Put the listing lines from the line with "I would be grateful if you could state the volume, in" through the line with "The reading is 48 °F" into a Markdown table with the columns Row and Text, one numbered row per line. Skip blank lines and leave the pictures out.

*** Supplied entries Section Begins ***

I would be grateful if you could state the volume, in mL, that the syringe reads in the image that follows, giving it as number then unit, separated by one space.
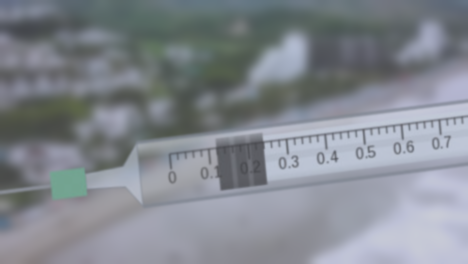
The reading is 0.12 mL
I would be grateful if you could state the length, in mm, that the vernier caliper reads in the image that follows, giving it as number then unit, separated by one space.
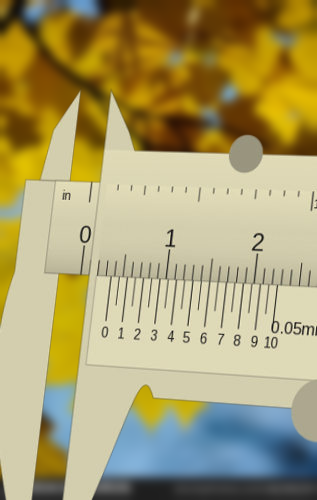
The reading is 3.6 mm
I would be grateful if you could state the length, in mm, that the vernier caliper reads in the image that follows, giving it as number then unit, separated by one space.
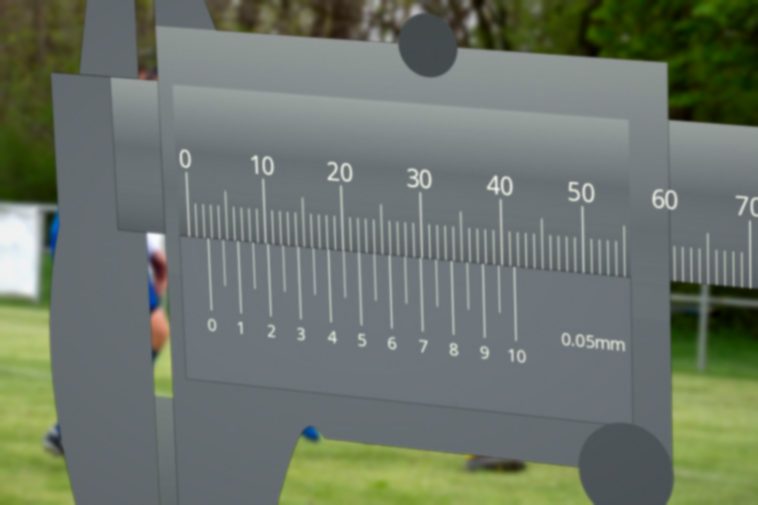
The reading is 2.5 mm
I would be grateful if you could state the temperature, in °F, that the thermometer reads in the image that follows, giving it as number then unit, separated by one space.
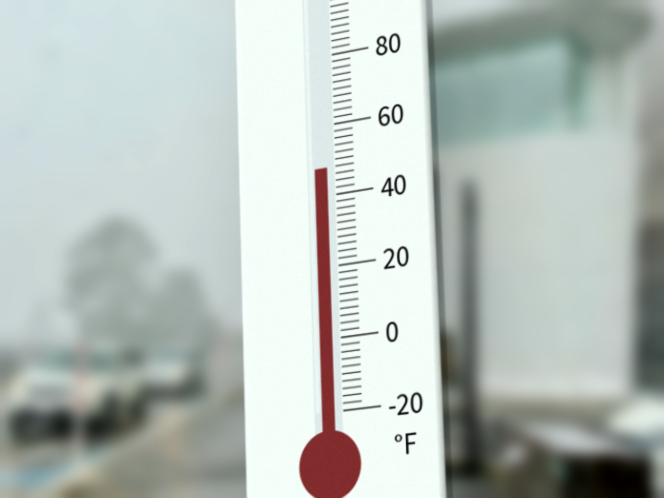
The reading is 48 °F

*** Supplied entries Section Ends ***
*** Supplied entries Section Begins ***

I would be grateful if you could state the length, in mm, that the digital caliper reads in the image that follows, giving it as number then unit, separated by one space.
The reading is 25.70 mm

*** Supplied entries Section Ends ***

• Exercise answer:
| Row | Text |
|---|---|
| 1 | I would be grateful if you could state the volume, in mL, that the syringe reads in the image that follows, giving it as number then unit, separated by one space. |
| 2 | The reading is 0.12 mL |
| 3 | I would be grateful if you could state the length, in mm, that the vernier caliper reads in the image that follows, giving it as number then unit, separated by one space. |
| 4 | The reading is 3.6 mm |
| 5 | I would be grateful if you could state the length, in mm, that the vernier caliper reads in the image that follows, giving it as number then unit, separated by one space. |
| 6 | The reading is 2.5 mm |
| 7 | I would be grateful if you could state the temperature, in °F, that the thermometer reads in the image that follows, giving it as number then unit, separated by one space. |
| 8 | The reading is 48 °F |